Funny enough, on Monday, the chickens ventured all the way to the road and seemed to be contemplating either crossing or skirting round the fence to visit our neighbors before we noticed them and Dennis headed over to herd them back.  

I don’t think I’ll ever forget watching my husband, “the chicken whisperer”, walking down the hillside shaking an old plastic coffee container of cracked corn to lure them back to the cage.  Tori and Gabby of course thought it was great and wanted chicken whispering cans too, although Tori swears up and down that Dennis stole his from her and that it was actually the drum she decorated in music class a few weeks ago.

Because the chickens had grown so bold Dennis thought perhaps it was best to lock them up for the night, we had been leaving their cage open so that they could….err catch the early worms.  We’ve been pretty lucky so far in that no other animal has tried to hurt them.

Imagine my surprise this morning however when I looked out at the shed and see that three chickens, all but the white one, are roosting on a tree that was blown over in the storm and awaiting us burning it with some other brush.  If you remember we had a bit of a storm Monday night.

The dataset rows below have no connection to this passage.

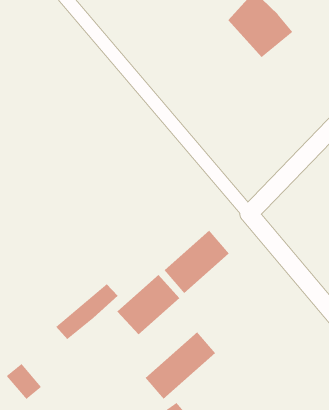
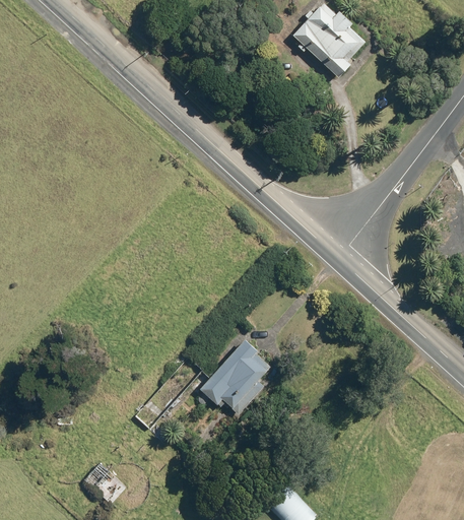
building: [164,230,230,294] -> none
building: [145,331,216,400] -> none

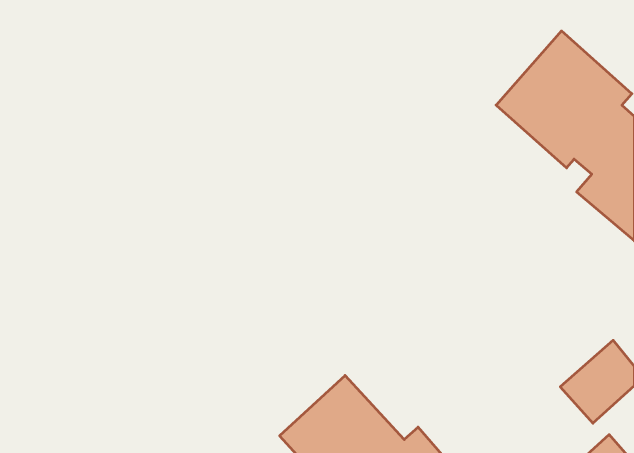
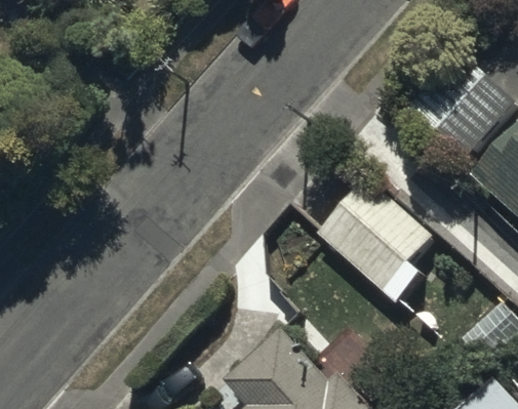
building: none -> [315,174,433,304]

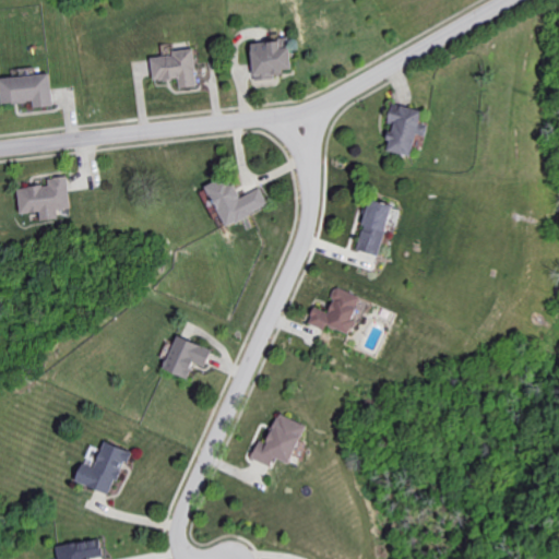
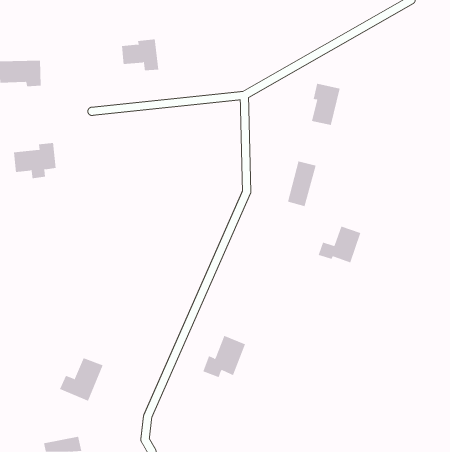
building: [249,38,290,79] -> none
building: [204,177,267,226] -> none
building: [307,287,360,333] -> [318,226,361,263]
building: [162,335,211,379] -> none

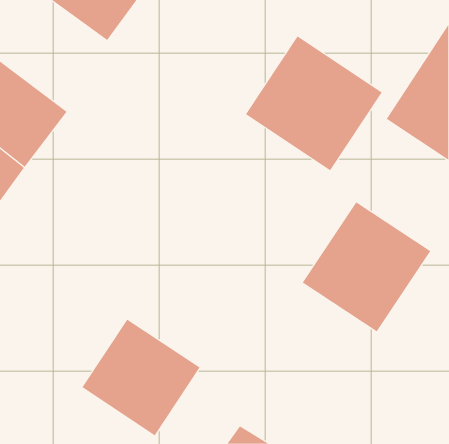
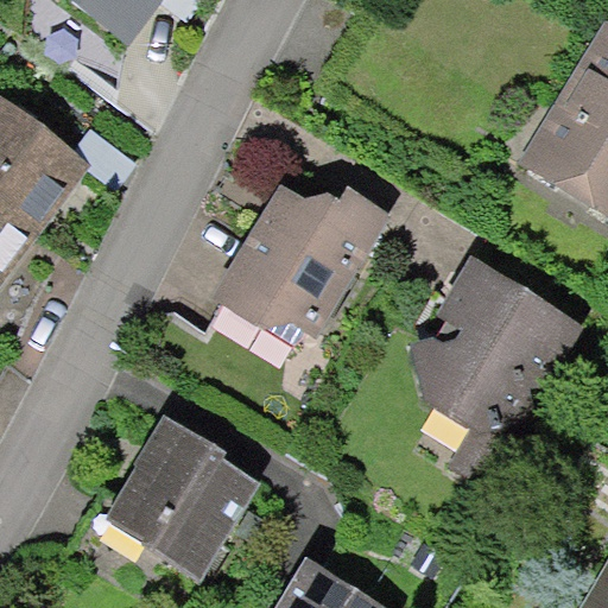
building: [245,36,383,171] -> none
building: none -> [217,153,392,340]

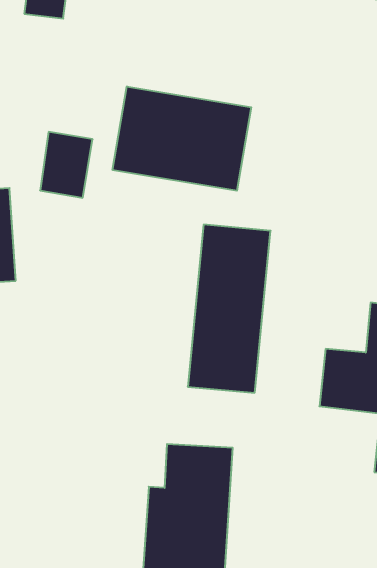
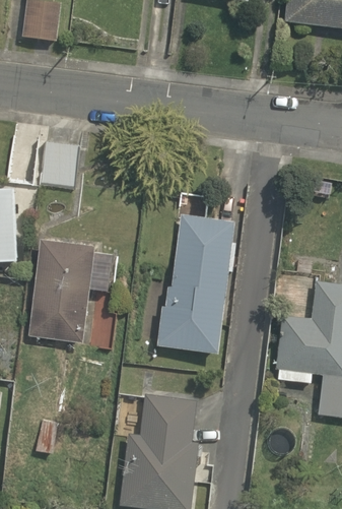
building: [113,86,251,191] -> none
building: none -> [31,240,111,340]

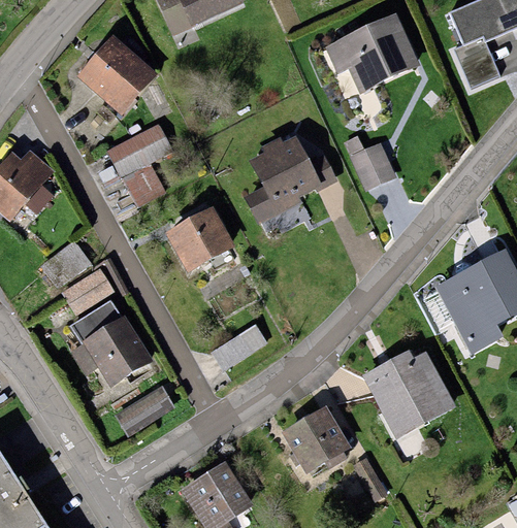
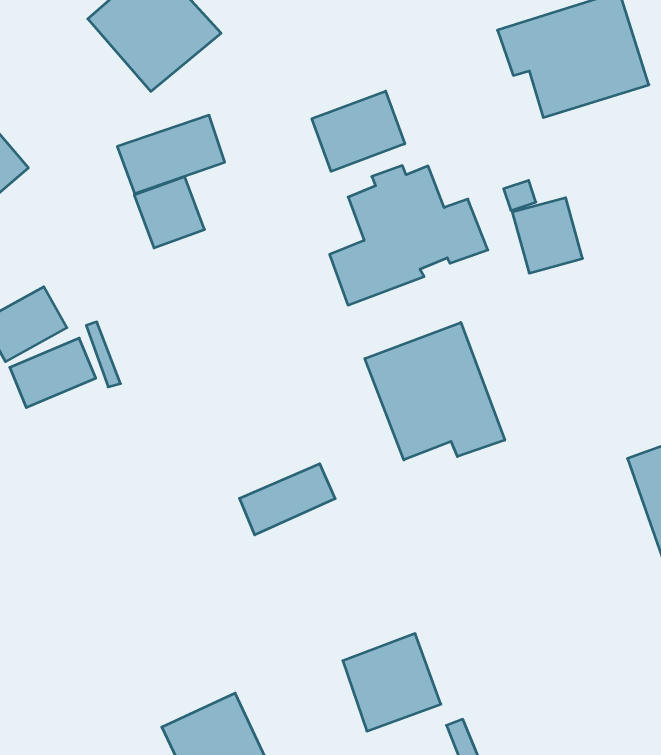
building: none -> [312,91,405,171]
building: [166,205,235,271] -> none
building: none -> [365,322,505,460]
building: [70,299,154,388] -> none
building: [367,359,455,443] -> none
building: [114,385,175,436] -> none

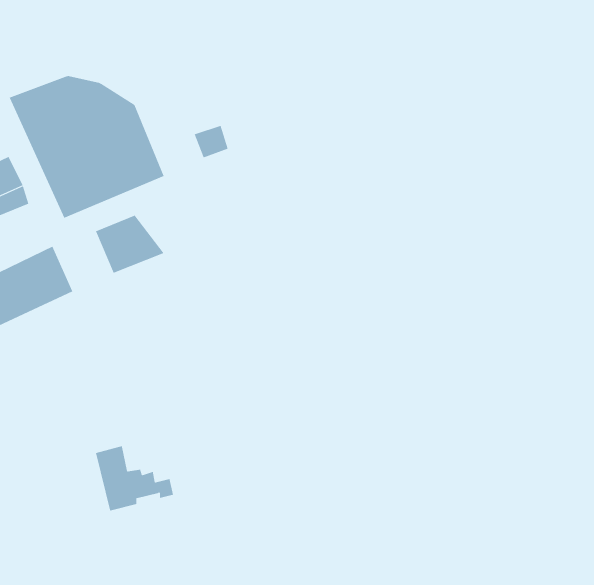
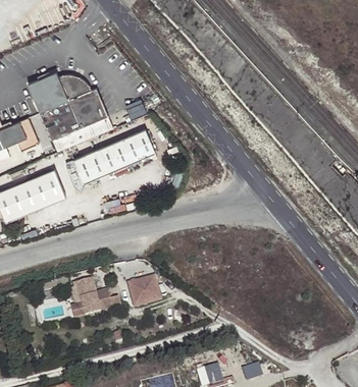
building: none -> [97,128,158,171]
building: none -> [127,279,158,307]

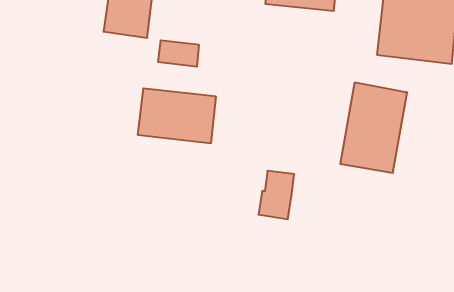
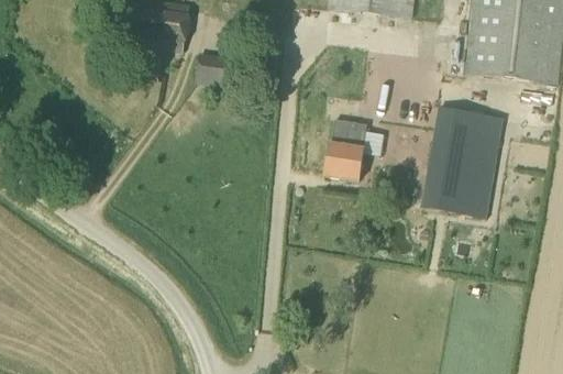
building: [138,88,216,143] -> none
building: [258,171,294,219] -> [324,119,368,178]

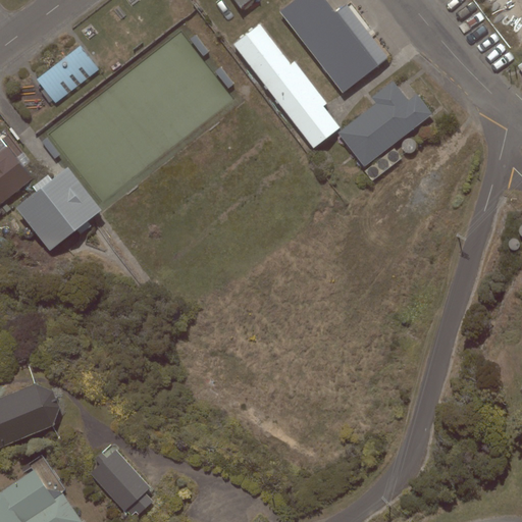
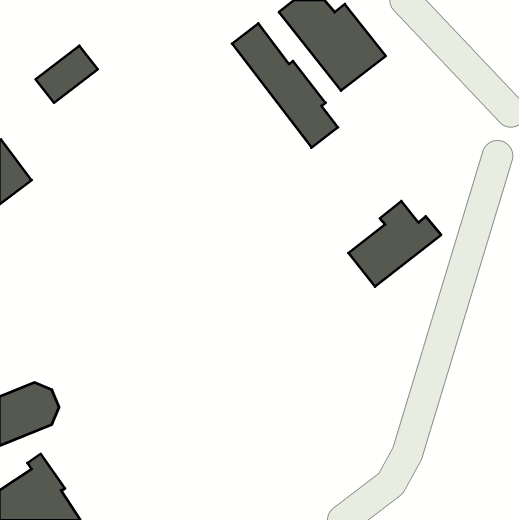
building: [337,81,430,166] -> [348,201,441,287]
building: [15,167,101,251] -> none
building: [89,449,152,516] -> none

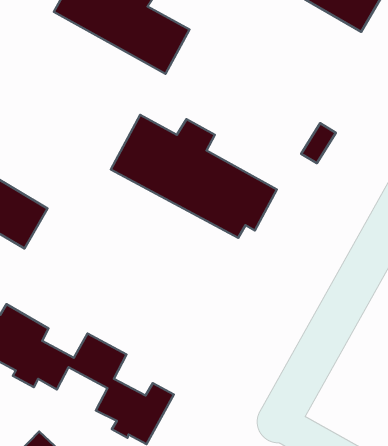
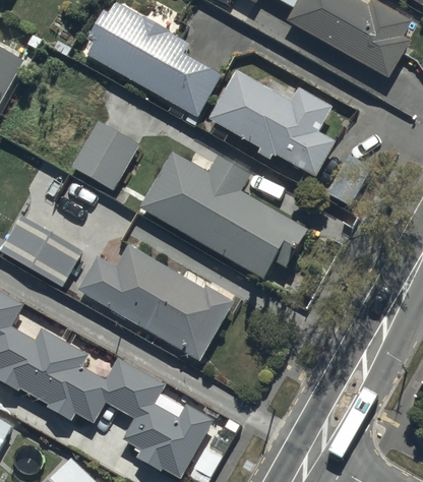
building: none -> [216,75,329,172]
building: none -> [73,122,139,192]
building: none -> [80,246,232,358]

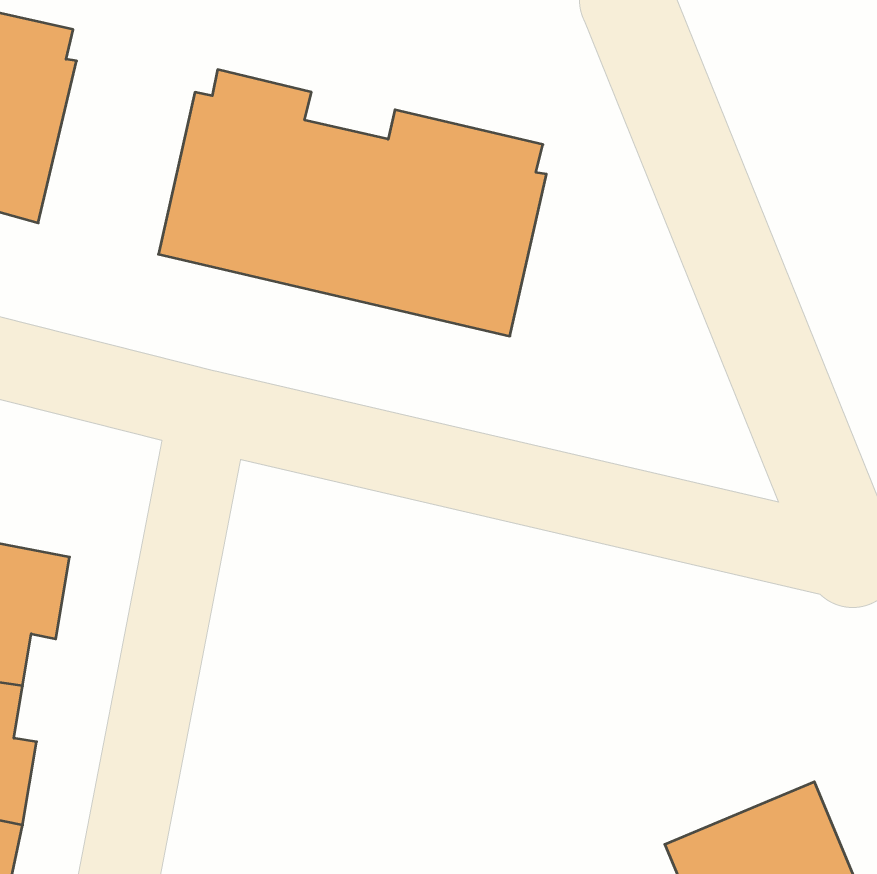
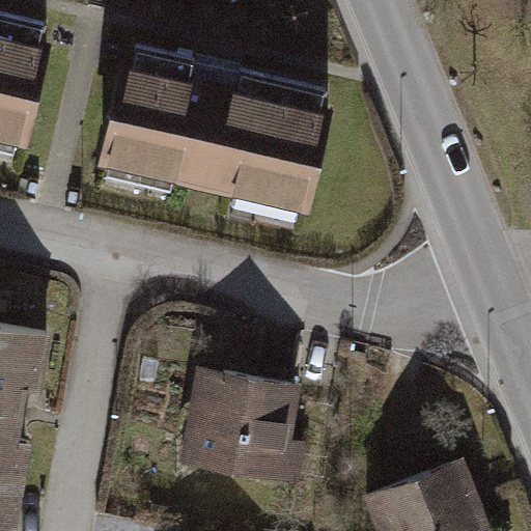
building: none -> [183,371,291,480]

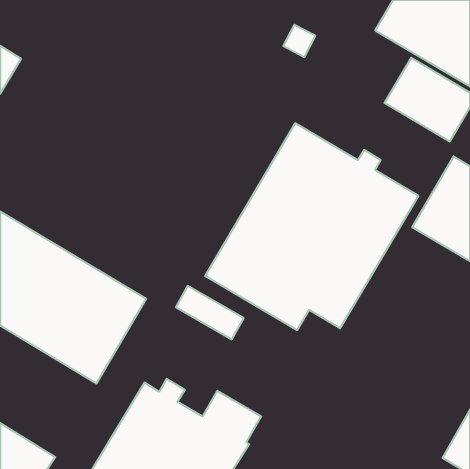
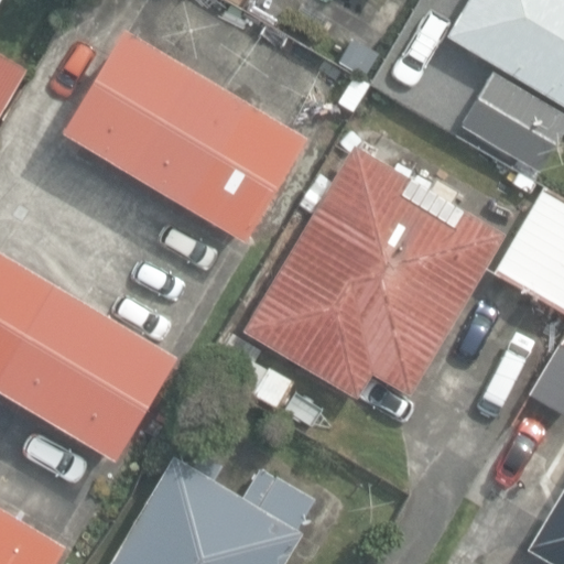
building: none -> [61,32,305,241]

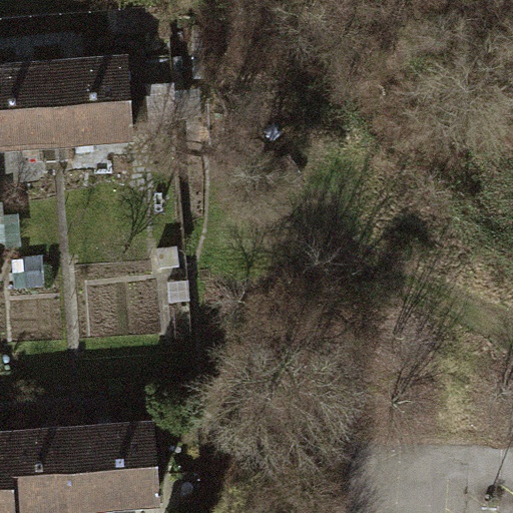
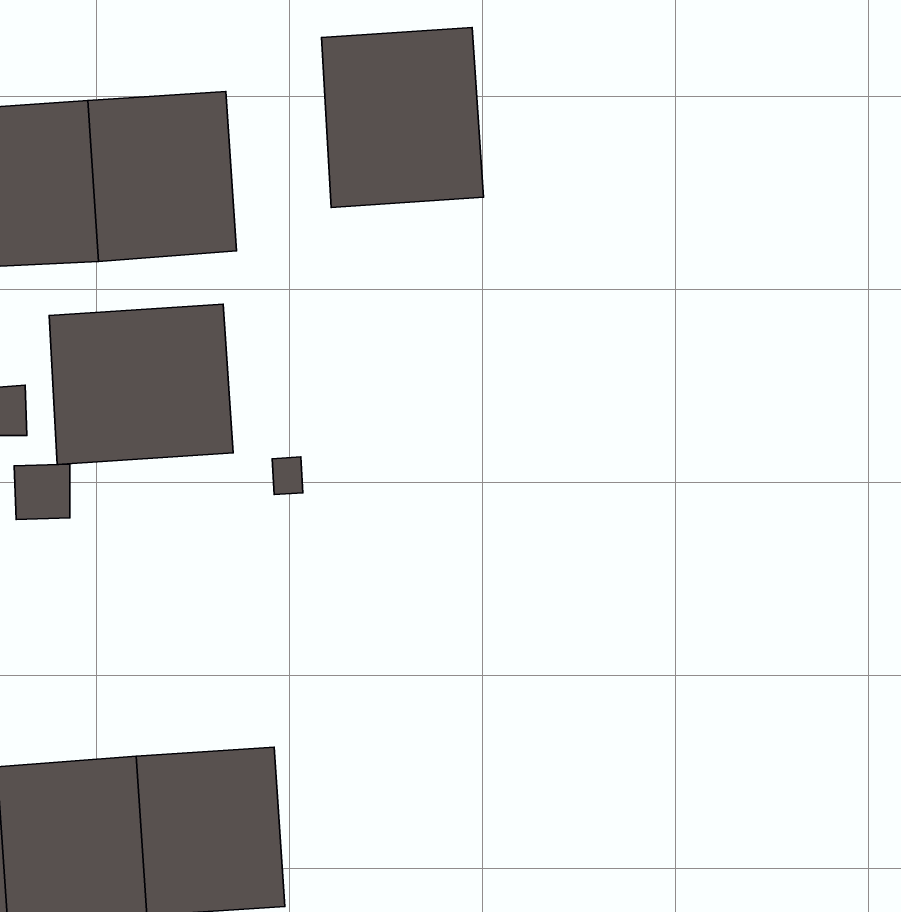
building: none -> [321,28,484,207]
building: none -> [49,304,233,464]

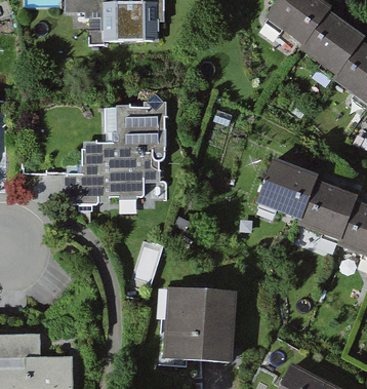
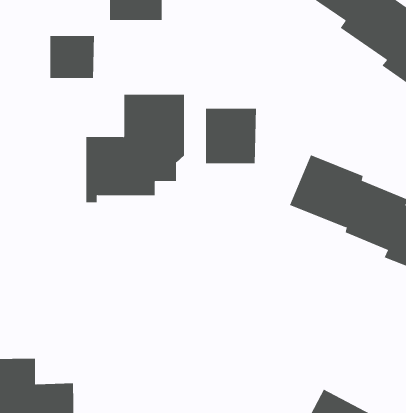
building: none -> [50,35,95,79]
building: none -> [206,108,256,164]
building: [160,288,239,362] -> none

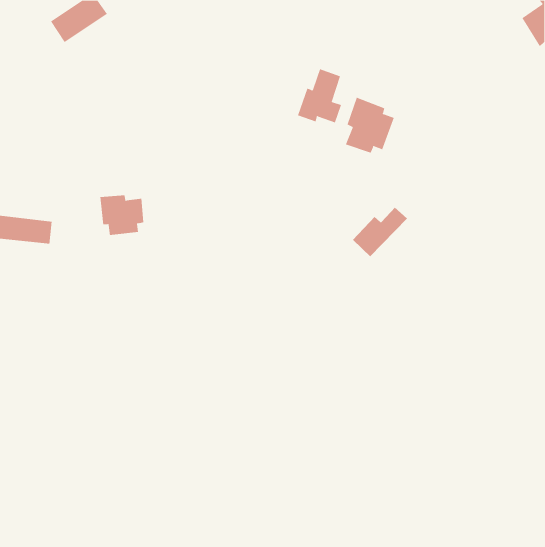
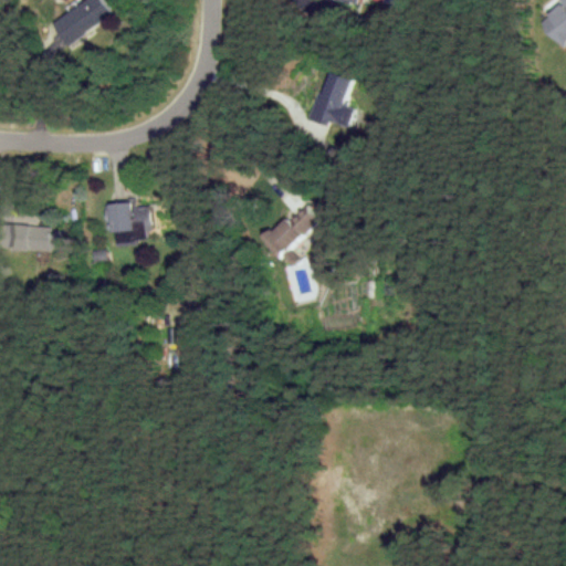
building: [345,97,395,154] -> none
building: [352,207,408,257] -> [260,206,317,258]

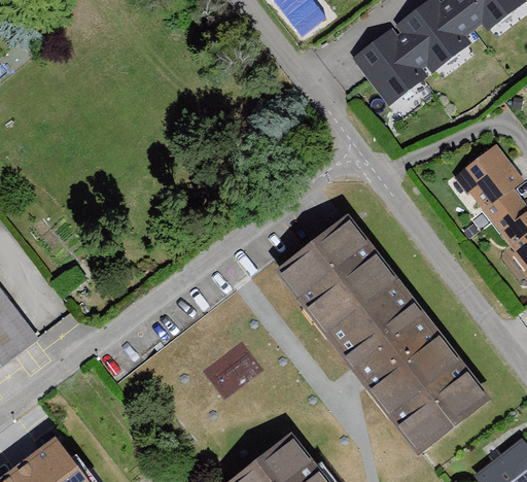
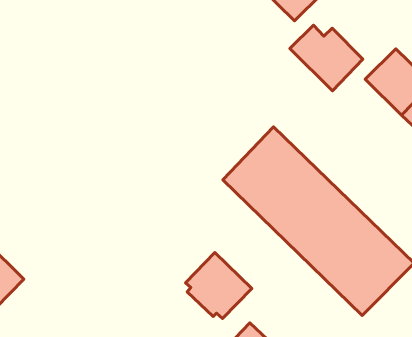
building: none -> [290,25,363,91]
building: none -> [186,253,252,319]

My first thought and comment is, “where’s the white chicken?”  Dennis upon heading out to check finds that the cage is still locked and the white chicken is sitting disgruntled on its roosting post, alone.  He still can’t figure out how the other three got out but however they did it we’re pretty certain they learned a lesson having been trapped in the storm with nothing put a dead tree for a roosting spot.  Each of them went happily back into the cage this morning and you know honestly I’m thinking that the white chicken probably could have made it outside too but after her “time out” I have a feeling she told the others, “you go right ahead, I know what happens when you act up ‘round here.”  I guess the chicken whisperer has tamed at least one of them.